====== RECORDS FOR PROCESSING

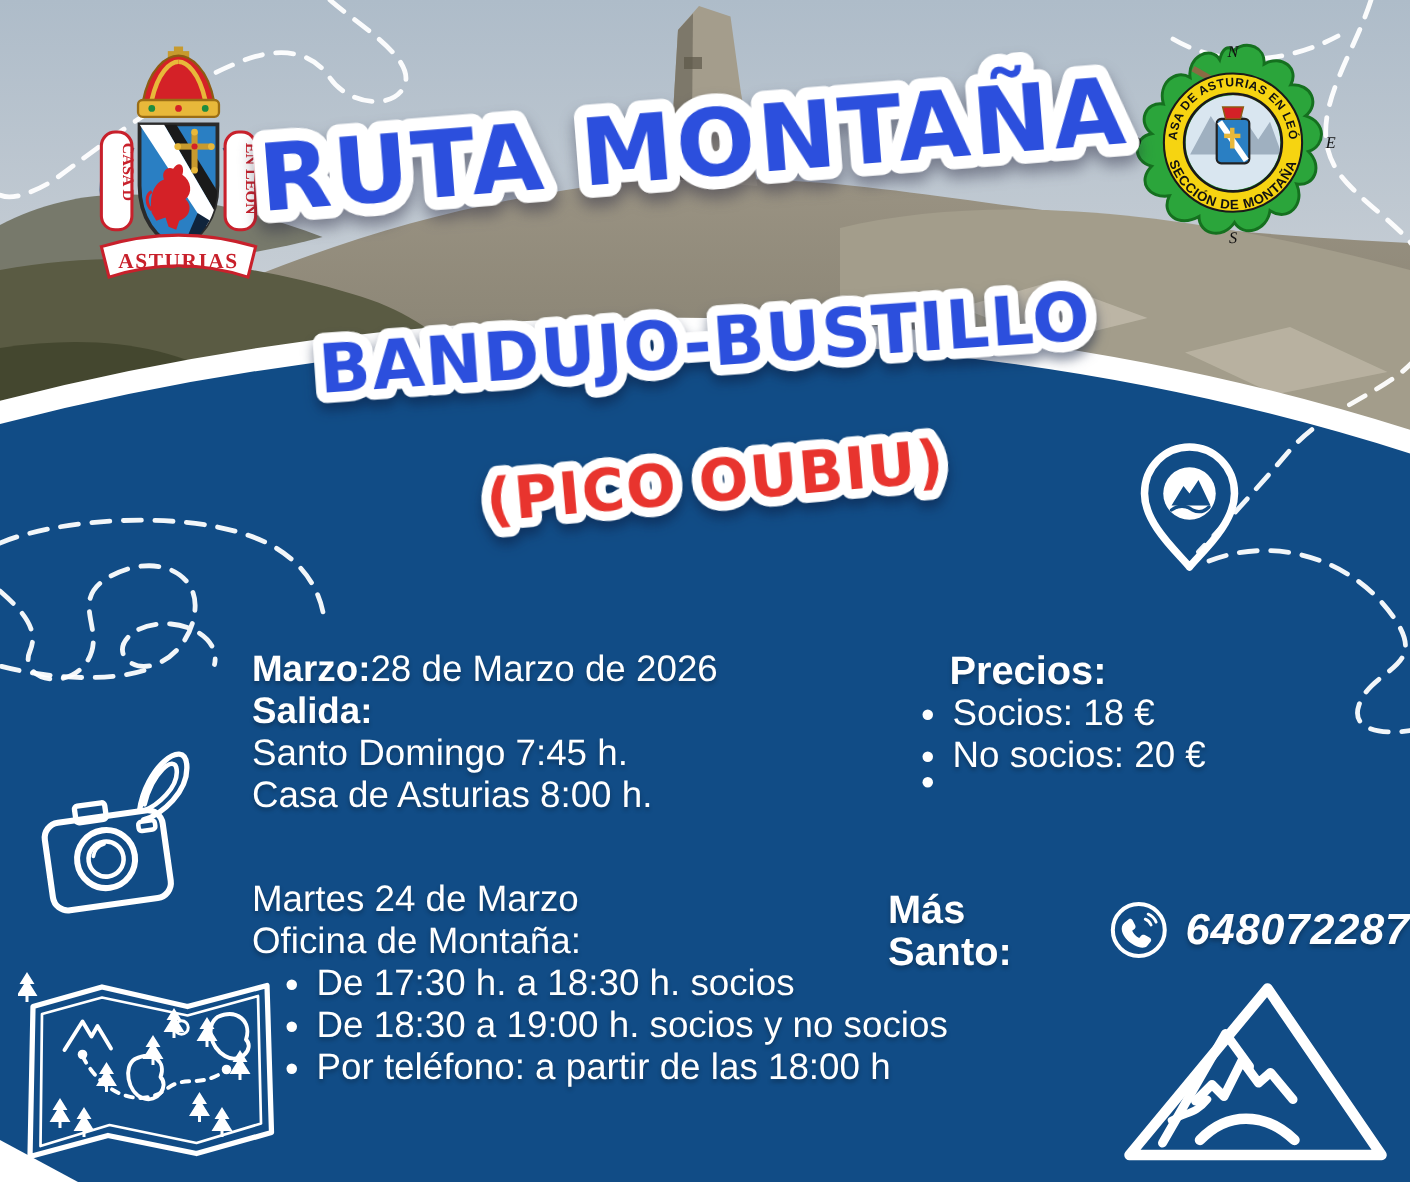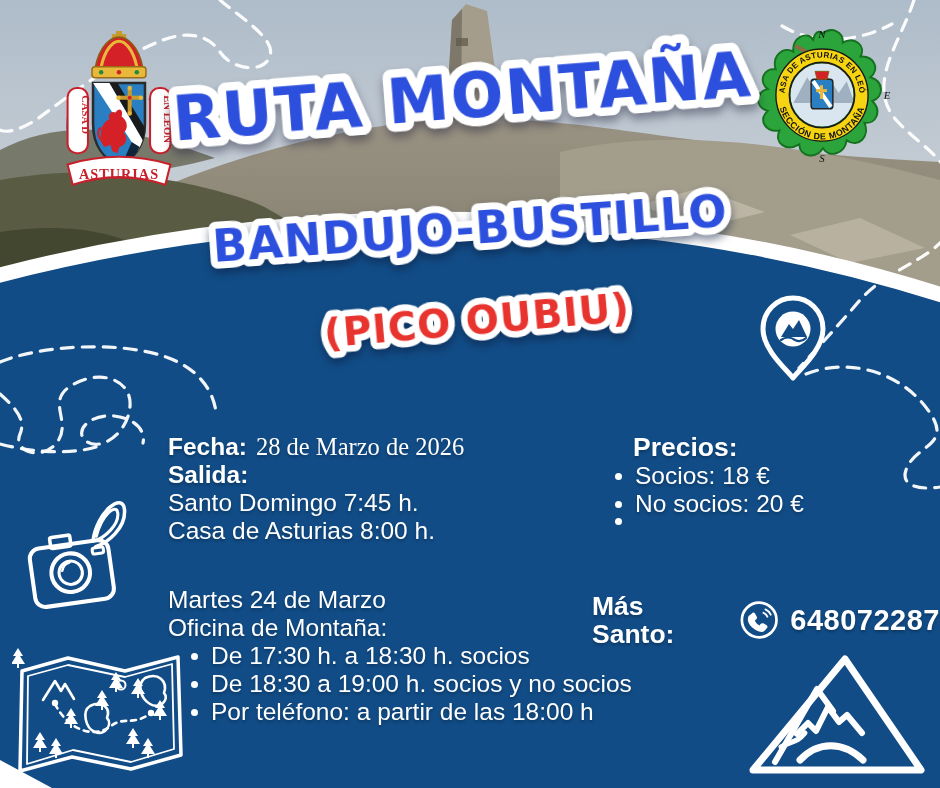--- a/index.html
+++ b/index.html
@@ -44,24 +44,24 @@
   
   .txt{position:absolute;z-index:5;color:#ffffff;font-size:24.5px;line-height:28px;
        text-shadow:0 2px 3px rgba(0,0,0,.28);}
   .b{font-weight:bold;}
   .col-left{left:168px;top:433px;width:420px;}
   .insc{left:168px;top:586px;width:470px;}
   .col-right{left:592px;top:432px;width:330px;}
   .col-right .hdr{font-size:26.5px;line-height:30px;margin-left:41px;}
   .bullet-row{display:flex;align-items:center;}
   .dot{flex:none;width:7px;height:7px;border-radius:50%;background:#fff;margin:0 13px 0 23px;}
-  .fecha-val{margin-left:9px;font-family:Liberation Serif, serif;}
+  .fecha-val{}
   .contact{left:592px;top:592px;display:flex;align-items:center;gap:11px;z-index:5;}
   .contact .lbl{font-size:26.5px;}
-  .contact .num{font-size:29px;letter-spacing:.5px;}
+  .contact .num{font-size:29px;letter-spacing:.5px;font-style:italic;}
   .phone-svg{width:42px;height:42px;display:block;}
 </style>
 </head>
 <body>
 
 <div class="poster">
 
   <div class="photo">
     <svg viewBox="0 0 940 330" preserveAspectRatio="none">
       <defs>
@@ -247,21 +247,21 @@
       <path d="M9,122 L101,11 L177,122 Z" stroke-width="7"></path>
       <path d="M31,114 L73,41 L89,63" stroke-width="6"></path>
       <polyline points="53,86 64,75 72,83 84,59 95,74 103,67 118,85" stroke-width="6"></polyline>
       <path d="M37,99 C47,93 53,95 61,85" stroke-width="5"></path>
       <path d="M56,112 C74,93 99,93 119,112" stroke-width="7"></path>
     </g>
   </svg>
 
   <div class="txt col-left">
     <div>
-      <span class="b">Fecha:</span><span class="fecha-val">28 de Marzo de 2026</span>
+      <span class="b">Marzo:</span><span class="fecha-val">28 de Marzo de 2026</span>
     </div>
     <div class="b">Salida:</div>
     <div>Santo Domingo 7:45 h.</div>
     <div>Casa de Asturias 8:00 h.</div>
   </div>
 
   <div class="txt insc">
     <div>Martes 24 de Marzo</div>
     <div>Oficina de Montaña:</div>
     <div class="bullet-row">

============

● REQUIRED WORK: Please set down every line of the data above precisely, dropping the images.

● TASK OUTPUT:
--- a/index.html
+++ b/index.html
@@ -44,24 +44,24 @@
   
   .txt{position:absolute;z-index:5;color:#ffffff;font-size:24.5px;line-height:28px;
        text-shadow:0 2px 3px rgba(0,0,0,.28);}
   .b{font-weight:bold;}
   .col-left{left:168px;top:433px;width:420px;}
   .insc{left:168px;top:586px;width:470px;}
   .col-right{left:592px;top:432px;width:330px;}
   .col-right .hdr{font-size:26.5px;line-height:30px;margin-left:41px;}
   .bullet-row{display:flex;align-items:center;}
   .dot{flex:none;width:7px;height:7px;border-radius:50%;background:#fff;margin:0 13px 0 23px;}
-  .fecha-val{margin-left:9px;font-family:Liberation Serif, serif;}
+  .fecha-val{}
   .contact{left:592px;top:592px;display:flex;align-items:center;gap:11px;z-index:5;}
   .contact .lbl{font-size:26.5px;}
-  .contact .num{font-size:29px;letter-spacing:.5px;}
+  .contact .num{font-size:29px;letter-spacing:.5px;font-style:italic;}
   .phone-svg{width:42px;height:42px;display:block;}
 </style>
 </head>
 <body>
 
 <div class="poster">
 
   <div class="photo">
     <svg viewBox="0 0 940 330" preserveAspectRatio="none">
       <defs>
@@ -247,21 +247,21 @@
       <path d="M9,122 L101,11 L177,122 Z" stroke-width="7"></path>
       <path d="M31,114 L73,41 L89,63" stroke-width="6"></path>
       <polyline points="53,86 64,75 72,83 84,59 95,74 103,67 118,85" stroke-width="6"></polyline>
       <path d="M37,99 C47,93 53,95 61,85" stroke-width="5"></path>
       <path d="M56,112 C74,93 99,93 119,112" stroke-width="7"></path>
     </g>
   </svg>
 
   <div class="txt col-left">
     <div>
-      <span class="b">Fecha:</span><span class="fecha-val">28 de Marzo de 2026</span>
+      <span class="b">Marzo:</span><span class="fecha-val">28 de Marzo de 2026</span>
     </div>
     <div class="b">Salida:</div>
     <div>Santo Domingo 7:45 h.</div>
     <div>Casa de Asturias 8:00 h.</div>
   </div>
 
   <div class="txt insc">
     <div>Martes 24 de Marzo</div>
     <div>Oficina de Montaña:</div>
     <div class="bullet-row">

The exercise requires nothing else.